### [Task brief]
In the records below, find the line that contains "left hip: (1606, 857)" and the line that contains "left knee: (424, 304)"; write out exactly those two lines and everything between them, without the pictures.

++++++++

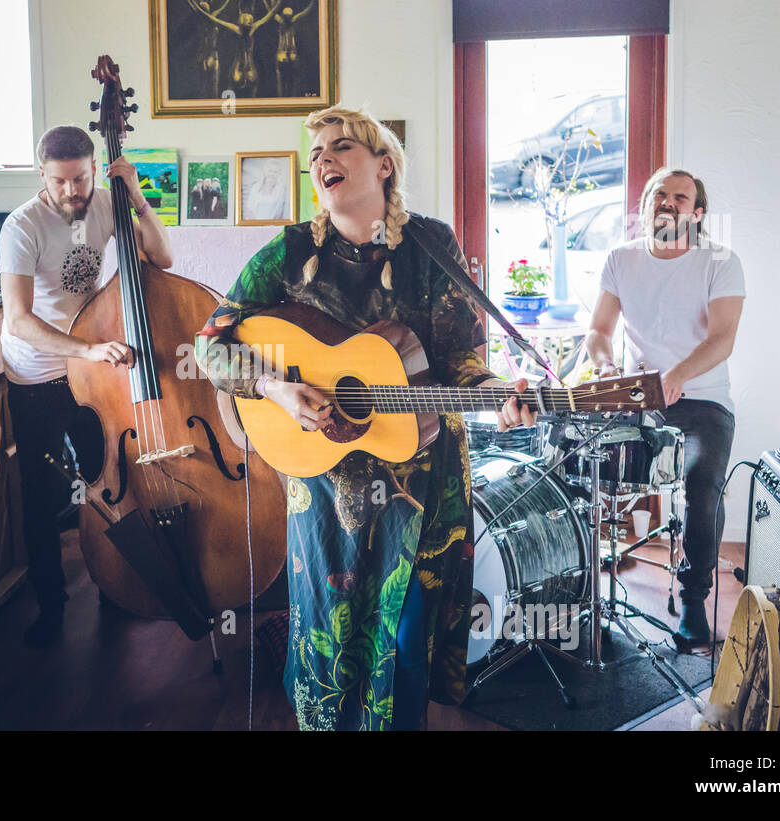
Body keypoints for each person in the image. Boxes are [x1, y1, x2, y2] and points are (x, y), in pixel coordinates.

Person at [195, 105, 532, 730]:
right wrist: (276, 388)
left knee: (407, 631)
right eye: (316, 153)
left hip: (421, 472)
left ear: (384, 165)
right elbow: (209, 344)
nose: (323, 159)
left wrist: (497, 392)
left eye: (340, 146)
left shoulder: (432, 245)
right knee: (331, 630)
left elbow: (459, 356)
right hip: (328, 484)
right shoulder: (290, 251)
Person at [0, 125, 174, 648]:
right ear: (42, 175)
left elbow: (162, 259)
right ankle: (51, 607)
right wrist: (86, 350)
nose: (72, 191)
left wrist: (138, 197)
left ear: (95, 169)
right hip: (38, 373)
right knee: (44, 492)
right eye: (60, 182)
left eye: (80, 179)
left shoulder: (103, 204)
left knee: (106, 476)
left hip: (89, 366)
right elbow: (18, 321)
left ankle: (113, 588)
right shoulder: (22, 227)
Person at [584, 167, 744, 649]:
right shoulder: (621, 259)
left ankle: (693, 602)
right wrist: (604, 364)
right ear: (646, 204)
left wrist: (677, 376)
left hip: (702, 401)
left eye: (680, 196)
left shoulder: (720, 261)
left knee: (702, 484)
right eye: (659, 193)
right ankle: (573, 590)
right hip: (637, 398)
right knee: (573, 460)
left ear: (697, 214)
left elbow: (722, 340)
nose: (667, 202)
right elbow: (598, 331)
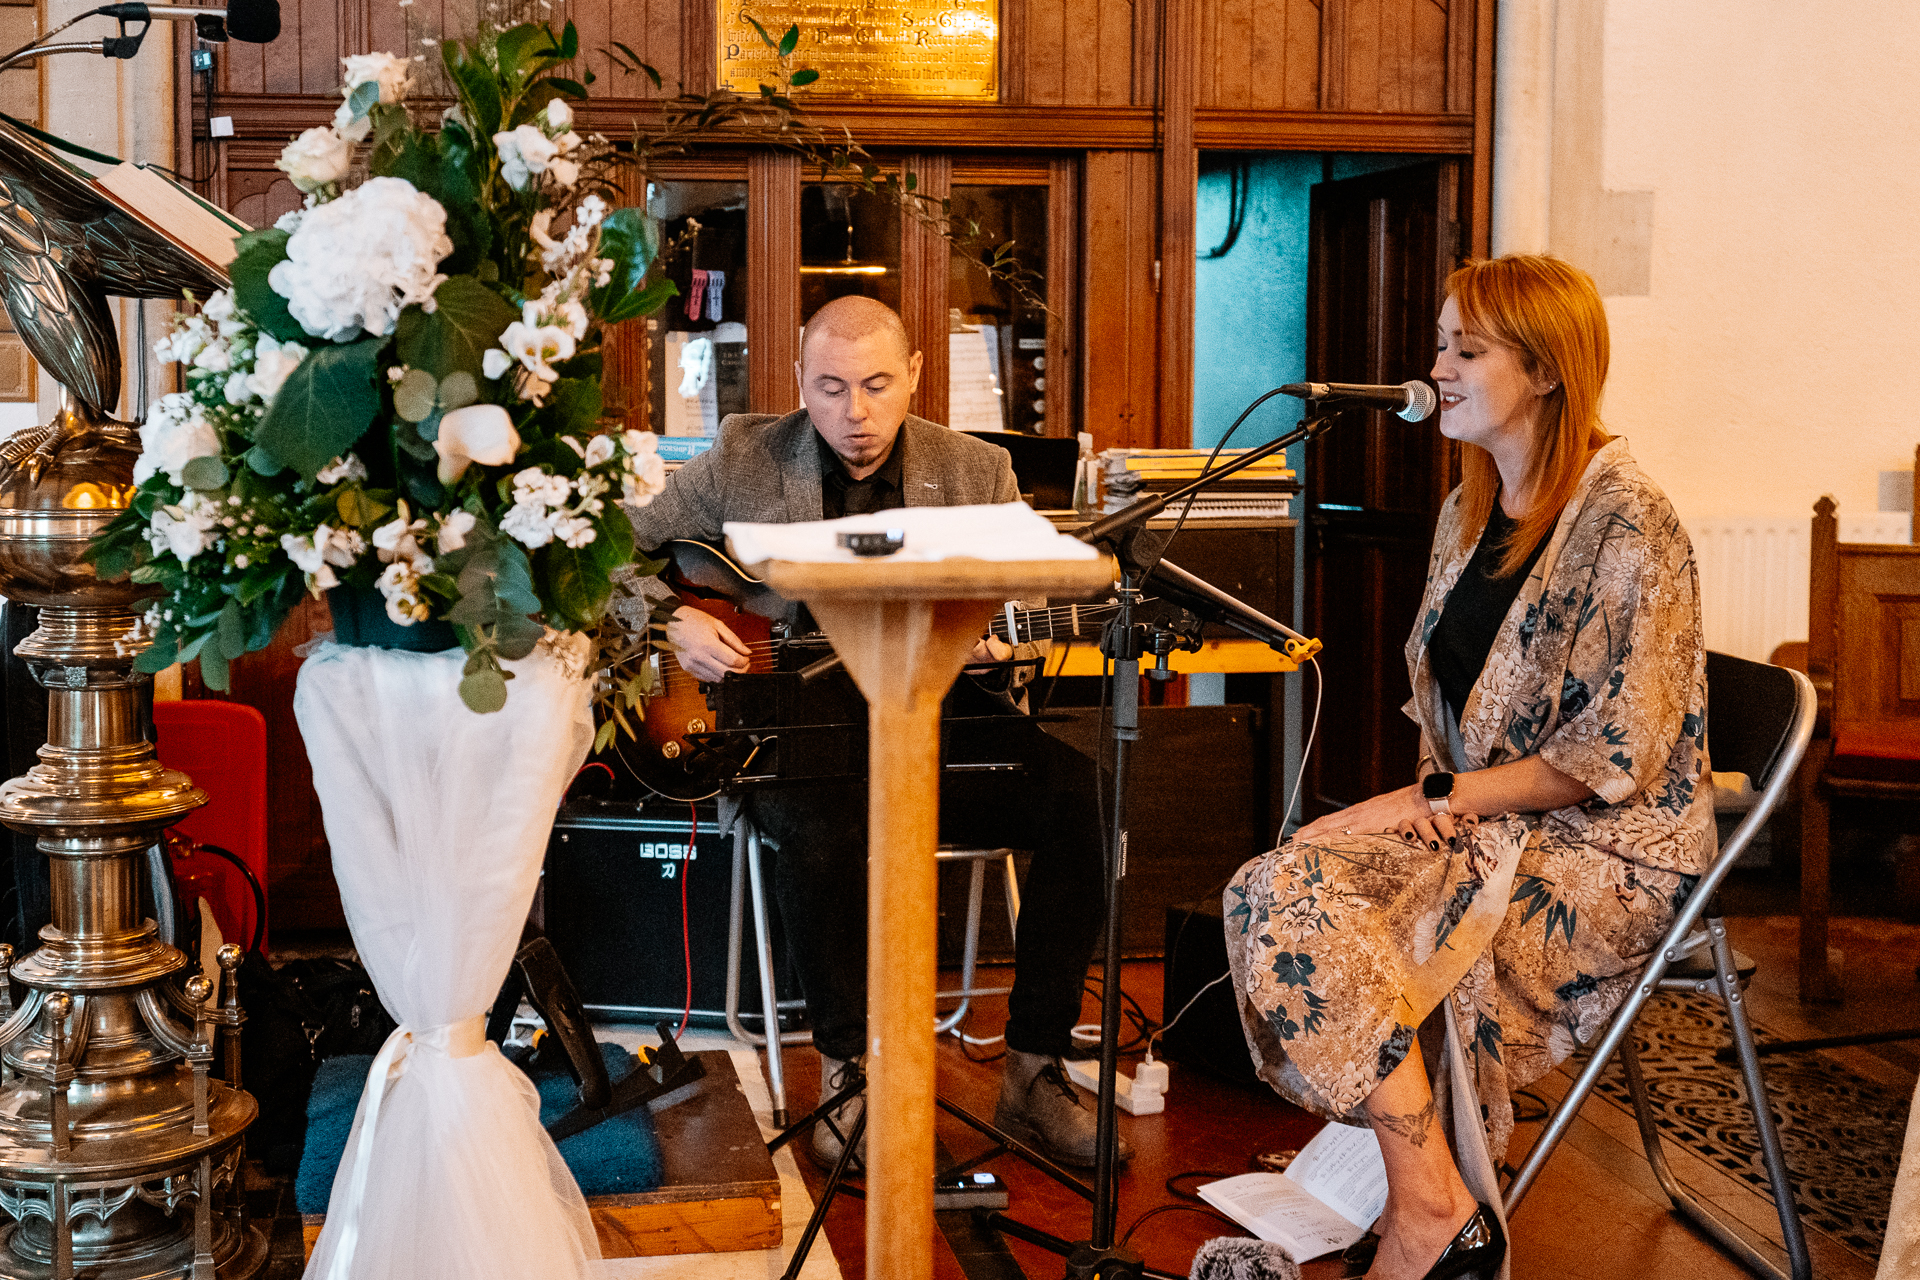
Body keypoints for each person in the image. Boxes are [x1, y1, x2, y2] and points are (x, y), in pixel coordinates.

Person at [1221, 255, 1711, 1280]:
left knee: (1310, 895)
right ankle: (1435, 1199)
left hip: (1606, 857)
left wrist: (1418, 801)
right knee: (1272, 885)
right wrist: (1423, 813)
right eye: (1442, 343)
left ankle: (1425, 1217)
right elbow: (1454, 713)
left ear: (1543, 368)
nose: (1437, 365)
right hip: (1490, 829)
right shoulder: (1468, 507)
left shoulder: (1631, 521)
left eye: (1466, 348)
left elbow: (1606, 756)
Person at [625, 295, 1125, 1170]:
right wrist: (670, 619)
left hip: (935, 708)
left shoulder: (976, 471)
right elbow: (608, 552)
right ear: (798, 384)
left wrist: (992, 645)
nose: (855, 414)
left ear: (917, 376)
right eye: (830, 388)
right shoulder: (745, 454)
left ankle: (1035, 1067)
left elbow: (1026, 608)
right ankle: (850, 1073)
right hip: (790, 712)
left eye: (877, 386)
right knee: (825, 829)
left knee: (1081, 796)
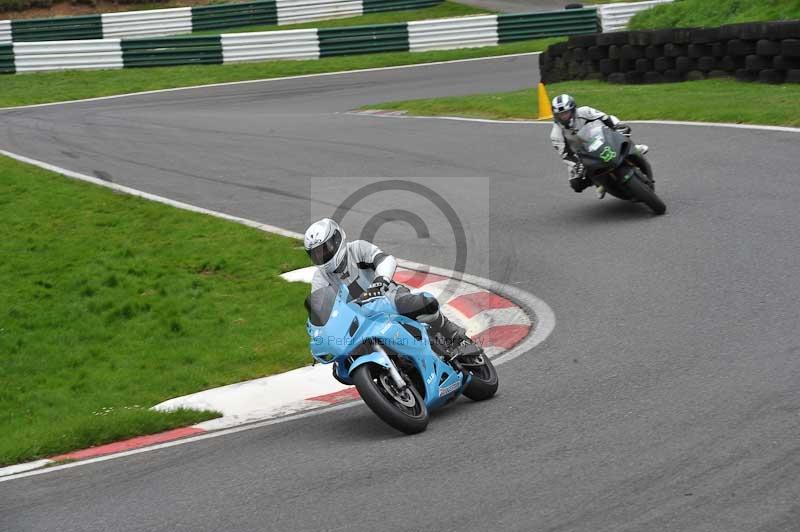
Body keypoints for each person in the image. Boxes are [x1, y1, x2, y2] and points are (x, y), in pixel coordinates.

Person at [303, 218, 481, 377]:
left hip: (388, 298)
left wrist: (379, 282)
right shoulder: (320, 278)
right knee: (342, 367)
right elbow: (320, 307)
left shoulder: (357, 249)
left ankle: (453, 334)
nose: (322, 256)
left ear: (337, 239)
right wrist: (320, 331)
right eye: (316, 254)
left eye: (324, 249)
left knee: (424, 304)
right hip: (360, 322)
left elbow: (385, 260)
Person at [550, 93, 649, 196]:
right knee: (576, 184)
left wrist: (618, 126)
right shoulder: (556, 134)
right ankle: (599, 183)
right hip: (581, 155)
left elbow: (605, 117)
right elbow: (565, 155)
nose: (564, 116)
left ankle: (633, 148)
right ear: (555, 115)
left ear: (573, 109)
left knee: (623, 133)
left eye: (566, 112)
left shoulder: (585, 111)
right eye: (560, 114)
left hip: (599, 139)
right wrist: (576, 164)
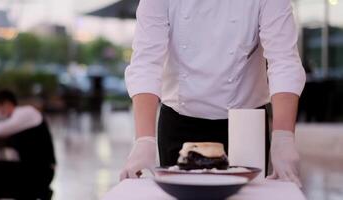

++++++++

### [Answer section]
left hip: (1606, 857)
left wrist: (1418, 801)
right knee: (1272, 885)
right wrist: (1423, 813)
right eye: (1442, 343)
left ankle: (1425, 1217)
right elbow: (1454, 713)
left ear: (1543, 368)
nose: (1437, 365)
right hip: (1490, 829)
right shoulder: (1468, 507)
left shoulder: (1631, 521)
left eye: (1466, 348)
left elbow: (1606, 756)
Person at [625, 295, 1125, 1170]:
right wrist: (670, 619)
left hip: (935, 708)
left shoulder: (976, 471)
right elbow: (608, 552)
right ear: (798, 384)
left wrist: (992, 645)
nose: (855, 414)
left ear: (917, 376)
right eye: (830, 388)
right shoulder: (745, 454)
left ankle: (1035, 1067)
left elbow: (1026, 608)
right ankle: (850, 1073)
right hip: (790, 712)
left eye: (877, 386)
right knee: (825, 829)
left knee: (1081, 796)
Body keypoints for each person in the image. Boxes are [x1, y1, x2, y2] and points are (x, y), in pixel coordinates.

Person at [303, 218, 481, 377]:
left hip: (388, 298)
left wrist: (379, 282)
right shoulder: (320, 278)
right knee: (342, 367)
right elbow: (320, 307)
left shoulder: (357, 249)
left ankle: (453, 334)
nose: (322, 256)
left ear: (337, 239)
right wrist: (320, 331)
right eye: (316, 254)
left eye: (324, 249)
left knee: (424, 304)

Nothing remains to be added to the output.